For three long days and three long nights, I walked. There were moments of rest but I was terrified to close my eyes encase I did not open them again. But no matter how far I pushed my aching body, I still didn't reach the end of the gorge in three days.

The path looked the same, every twist and turn reminded me of the last. I chewed only herbs and tried to pack my open wounds, but they were getting tight and hot, the ends puckering and turning a dark and angry red. I felt useless in their terrain. I was used to hunting in hilly lands, where the snow piled high and I knew where to go to avoid a pack of hunting wolves or an angry bear. I didn't know this canyon, I didn't know it's plants and every distant skitter of stone made me think of a prowling animal, watching me stagger and just waiting for me to fall.

I was lucky though to possess a roughly drawn map, and the Legion left marks of their passing if I looked hard enough. The ash from dead fires. A broken wagon left behind, stripped of its goods. I took sips of my water and that was it, though all I longed for was a river. My throat was parched and my tongue and teeth felt gritty.

"You just need to find Adotlan yourself," I told myself seriously as I staggered forward. "The Captain will have mobilized the Legion. No one is waiting for you."

I didn't reply to myself. A strange little scaled creature watched me with slitted eyes, flicking out a forked tongue as I passed. It froze as I paused, smiling at the curious little thing that was covered in colorful scales. "Do you know the way out of here?"

The little thing scuttled into a crevice and I watched it go, disheartened to lose the only company I had in days. I pushed onward. My knee lasted a surprisingly long time but with the fight with the Insurgent, and the following fall, it soon began to pain me.

Every step became rougher and I had to stop for frequent breaks, becoming more incensed as I watched the sun turn in the skies and I knew I was losing time. The days turned darker as clouds gathered again on the horizon and around me, as the hours crept by and I staggered on, the walls of the canyon began to spread wider and wider.

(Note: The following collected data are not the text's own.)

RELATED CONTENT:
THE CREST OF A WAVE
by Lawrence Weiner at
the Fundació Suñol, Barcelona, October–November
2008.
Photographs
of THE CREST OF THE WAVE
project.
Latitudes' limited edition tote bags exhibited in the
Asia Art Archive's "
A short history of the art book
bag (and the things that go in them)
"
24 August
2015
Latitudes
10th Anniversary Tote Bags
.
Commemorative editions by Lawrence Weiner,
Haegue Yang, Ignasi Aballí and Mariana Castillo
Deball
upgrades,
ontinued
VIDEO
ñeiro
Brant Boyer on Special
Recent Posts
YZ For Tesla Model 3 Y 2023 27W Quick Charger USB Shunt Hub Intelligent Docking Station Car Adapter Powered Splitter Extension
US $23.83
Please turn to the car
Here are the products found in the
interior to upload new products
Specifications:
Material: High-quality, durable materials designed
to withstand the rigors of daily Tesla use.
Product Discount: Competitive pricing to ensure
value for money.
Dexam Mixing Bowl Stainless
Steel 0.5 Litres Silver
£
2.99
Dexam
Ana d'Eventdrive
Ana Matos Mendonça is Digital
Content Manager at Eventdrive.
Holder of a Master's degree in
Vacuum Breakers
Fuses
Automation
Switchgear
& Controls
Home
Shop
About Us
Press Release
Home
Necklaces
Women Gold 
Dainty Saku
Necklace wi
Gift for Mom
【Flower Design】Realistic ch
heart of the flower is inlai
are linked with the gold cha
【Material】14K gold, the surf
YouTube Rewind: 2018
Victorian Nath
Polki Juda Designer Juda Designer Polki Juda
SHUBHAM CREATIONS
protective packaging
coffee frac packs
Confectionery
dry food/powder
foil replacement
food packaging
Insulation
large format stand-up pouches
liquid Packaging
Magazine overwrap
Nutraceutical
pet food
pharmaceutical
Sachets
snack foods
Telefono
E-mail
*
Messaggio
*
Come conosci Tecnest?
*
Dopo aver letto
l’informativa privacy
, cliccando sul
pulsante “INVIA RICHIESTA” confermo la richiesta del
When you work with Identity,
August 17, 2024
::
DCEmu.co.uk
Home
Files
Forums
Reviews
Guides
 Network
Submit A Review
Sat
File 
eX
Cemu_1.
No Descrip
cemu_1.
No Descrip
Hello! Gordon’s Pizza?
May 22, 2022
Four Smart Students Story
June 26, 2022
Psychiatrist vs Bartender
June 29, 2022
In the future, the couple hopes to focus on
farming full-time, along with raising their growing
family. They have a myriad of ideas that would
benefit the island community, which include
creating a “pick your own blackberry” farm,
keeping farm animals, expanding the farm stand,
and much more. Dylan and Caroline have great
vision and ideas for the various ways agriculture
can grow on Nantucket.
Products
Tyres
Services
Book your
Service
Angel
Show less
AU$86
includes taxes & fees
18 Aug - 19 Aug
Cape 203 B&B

Then, on a day that seemed like any other, a sound broke the silence of the canyon. It was distant, but it echoed in the wide space. It made me freeze, and I stared ahead at the empty road and waited.

Nothing.

Asha'da, I was hallucinating now.

Wind soothed my feverish brow and I pushed myself forward though my legs shook. I just needed to get out of this canyon and find a river or something I recognised to sustain myself. Another baying sound caught my attention, louder this time.

I slowed again and my heart thundered in my ears. Raising two fingers to my lips, I whistled loud and clear. That sound cut through the canyon and silence chased it.

"You are imagining things, Aviana." I shook my near-empty water skin grimly. "Foolish wo..."

I cut off at the sound of heavy barking. My walking slowed to a crawling pace as two figures appeared in the distance in front of me. A clash of black and grey, they almost seemed like mirages as they bounded towards me. Amber eyes flashed and heavy tongues fell over a sharp row of teeth.

I let out a sob, relief crashing through me as the hounds pounded towards me, the wind catching their fur. Claws scraped on stone as they skittered to a stop in front of me, their massive bodies shaking with the force of their joy. Wet noses sniffed at me and they whined incessantly, lapping at my dusty skin and snuffling.